When you want to take the load off the database.

When you need to be off line (in air plane)and want to play with the workbook.

Friday, January 9, 2015

Early Arriving Fact (or Late Arriving Dimension)

What early arriving facts are? (Or late arriving dimension)

An early arriving fact, when a fact record arrives at the data warehouse before its dimension record.

when we lookup the surrogate key in our dimension table using the fact table natural key, the dimension member doesn’t exist (yet).

In many cases when we load our data warehouse, we would assume that dimensions and facts would arrive at the same time, or dimension would arrive before fact record that has reference to the dimension.

The reasons why we have to be able to handle early arriving facts are many

a) multiple source systems and/or
b) different load frequencies seems to be the dominating factors.

We might be loading our dimensions using a full load strategy with one load schedule, while using an incremental load strategy for our fact table with a close to real-time frequency.

An employee availing medical insurance through his employer is eligible for insurance coverage from the first day of employment. But the employer may not provide the medical insurance information to the insurance provider for several weeks. If the employee undergo any medical treatment during this time, his medical claim records will come as fact records with out having the corresponding patient dimension details.

Design Approaches

Depending on the business scenario and the type of dimension in use, we can take different design approaches.
1. Hold the Fact record until Dimension record is available.
2. 'Unknown' or default Dimension record.

1. Hold the Fact record until Dimension record is available
One approach is to place the fact row in a suspense table.

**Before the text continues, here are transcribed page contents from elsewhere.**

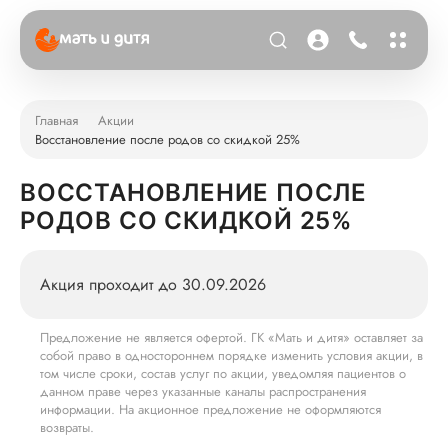
Главная
Акции
Восстановление после родов со скидкой 25%
ВОССТАНОВЛЕНИЕ ПОСЛЕ
РОДОВ СО СКИДКОЙ 25%
Акция проходит до 30.09.2026
Предложение не является офертой. ГК «Мать и дитя» оставляет за
собой право в одностороннем порядке изменить условия акции, в
том числе сроки, состав услуг по акции, уведомляя пациентов о
данном праве через указанные каналы распространения
информации. На акционное предложение не оформляются
возвраты.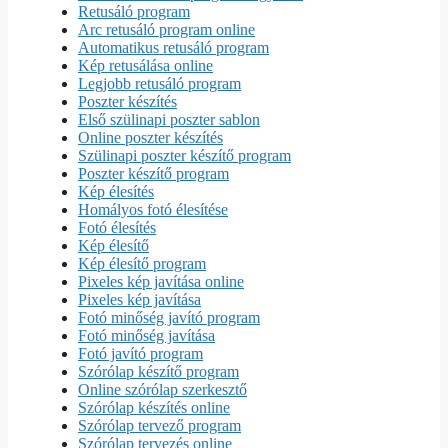
Retusáló program
Arc retusáló program online
Automatikus retusáló program
Kép retusálása online
Legjobb retusáló program
Poszter készítés
Első szülinapi poszter sablon
Online poszter készítés
Szülinapi poszter készítő program
Poszter készítő program
Kép élesítés
Homályos fotó élesítése
Fotó élesítés
Kép élesítő
Kép élesítő program
Pixeles kép javítása online
Pixeles kép javítása
Fotó minőség javító program
Fotó minőség javítása
Fotó javító program
Szórólap készítő program
Online szórólap szerkesztő
Szórólap készítés online
Szórólap tervező program
Szórólap tervezés online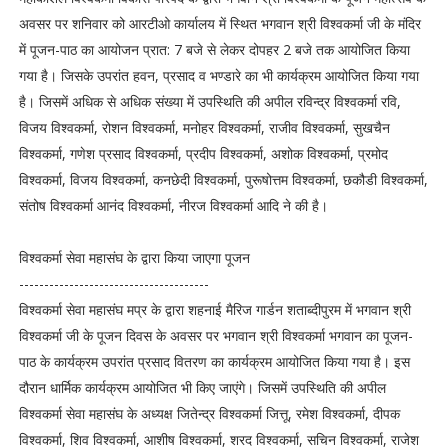
अवसर पर शनिवार को आरटीओ कार्यालय में स्थित भगवान श्री विश्वकर्मा जी के मंदिर
में पूजन-पाठ का आयोजन प्रात: 7 बजे से लेकर दोपहर 2 बजे तक आयोजित किया
गया है। जिसके उपरांत हवन, प्रसाद व भण्डारे का भी कार्यक्रम आयोजित किया गया
है। जिसमें अधिक से अधिक संख्या में उपस्थिति की अपील रविन्द्र विश्वकर्मा रवि,
विजय विश्वकर्मा, रोशन विश्वकर्मा, मनोहर विश्वकर्मा, राजीव विश्वकर्मा, सुखचैन
विश्वकर्मा, गणेश प्रसाद विश्वकर्मा, प्रदीप विश्वकर्मा, अशोक विश्वकर्मा, प्रमोद
विश्वकर्मा, विजय विश्वकर्मा, कनछेदी विश्वकर्मा, पुरूषोत्तम विश्वकर्मा, छकौडी विश्वकर्मा,
संतोष विश्वकर्मा आनंद विश्वकर्मा, नीरज विश्वकर्मा आदि ने की है।
विश्वकर्मा सेवा महासंघ के द्वारा किया जाएगा पूजन
--------------------------------------
विश्वकर्मा सेवा महासंघ मप्र के द्वारा शहनाई मैरिज गार्डन शताब्दीपुरम में भगवान श्री
विश्वकर्मा जी के पूजन दिवस के अवसर पर भगवान श्री विश्वकर्मा भगवान का पूजन-
पाठ के कार्यक्रम उपरांत प्रसाद वितरण का कार्यक्रम आयोजित किया गया है। इस
दौरान धार्मिक कार्यक्रम आयोजित भी किए जाएंगे। जिसमें उपस्थिति की अपील
विश्वकर्मा सेवा महासंघ के अध्यक्ष जितेन्द्र विश्वकर्मा जित्तू, रमेश विश्वकर्मा, दीपक
विश्वकर्मा, शिव विश्वकर्मा, आशीष विश्वकर्मा, शरद विश्वकर्मा, सचिन विश्वकर्मा, राजेश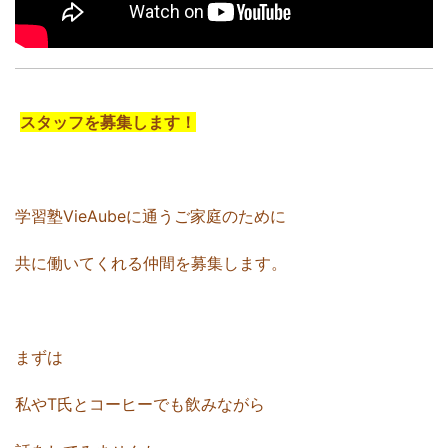
スタッフを募集します！
学習塾VieAubeに通うご家庭のために
共に働いてくれる仲間を募集します。
まずは
私やT氏とコーヒーでも飲みながら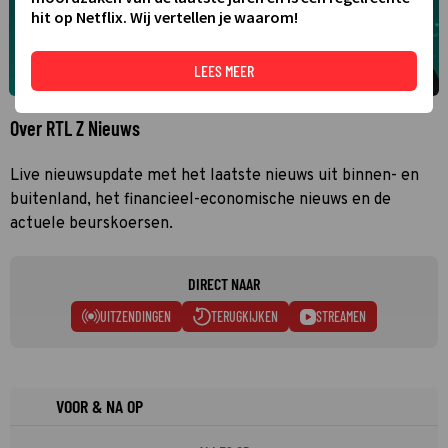
hit op Netflix. Wij vertellen je waarom!
LEES MEER
Over RTL Z Nieuws
Live nieuwsupdate met het laatste nieuws uit binnen- en
buitenland, het financieel-economische nieuws en de
actuele beurskoersen.
DIRECT NAAR
UITZENDINGEN
TERUGKIJKEN
STREAMEN
VOOR & NA OP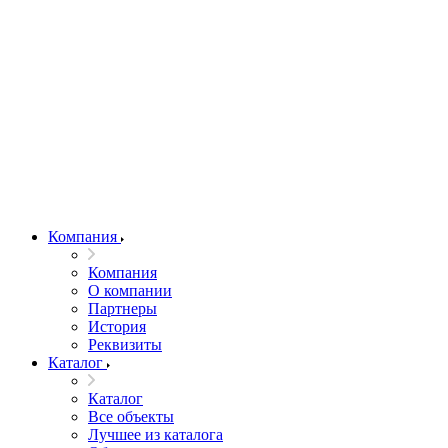
Компания
Компания
О компании
Партнеры
История
Реквизиты
Каталог
Каталог
Все объекты
Лучшее из каталога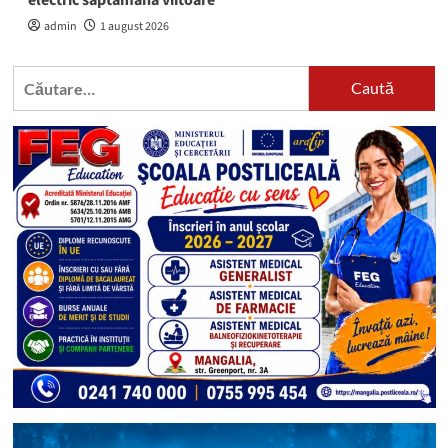
admin
1 august 2026
Caută
după: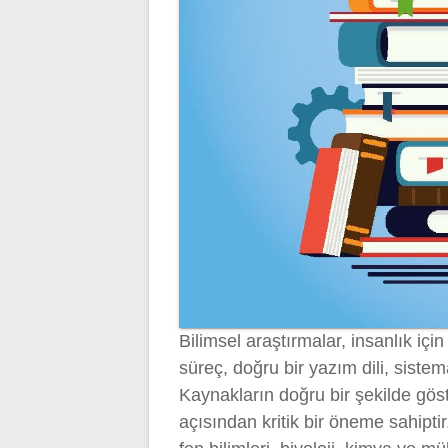
Bilimsel araştırmalar, insanlık için
süreç, doğru bir yazım dili, sistem
Kaynakların doğru bir şekilde göst
açısından kritik bir öneme sahiptir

The fact row will be held in the suspense table until the associated dimension record has been processed. This solution is relatively easy to implement, but the primary drawback is that the fact row isn’t available for reporting until the associated dimension record has been handled.

This approach is more suitable when your data warehouse is refreshed as a scheduled batch process and a delay in loading fact records until the dimension records are available is acceptable for the business.

2. Unknown' or default Dimension record
Another approach is to simply assign the “Unknown” dimension member to the fact record. On the positive side, this approach does allow the fact record to be recorded during the ETL process. But it won’t be associated with the correct dimension value.

The "Unknown" fact records can also be kept into a suspense table. Eventually, when the Dimension data is processed, the suspense data can be reprocessed and associate with a real, valid Dimension record.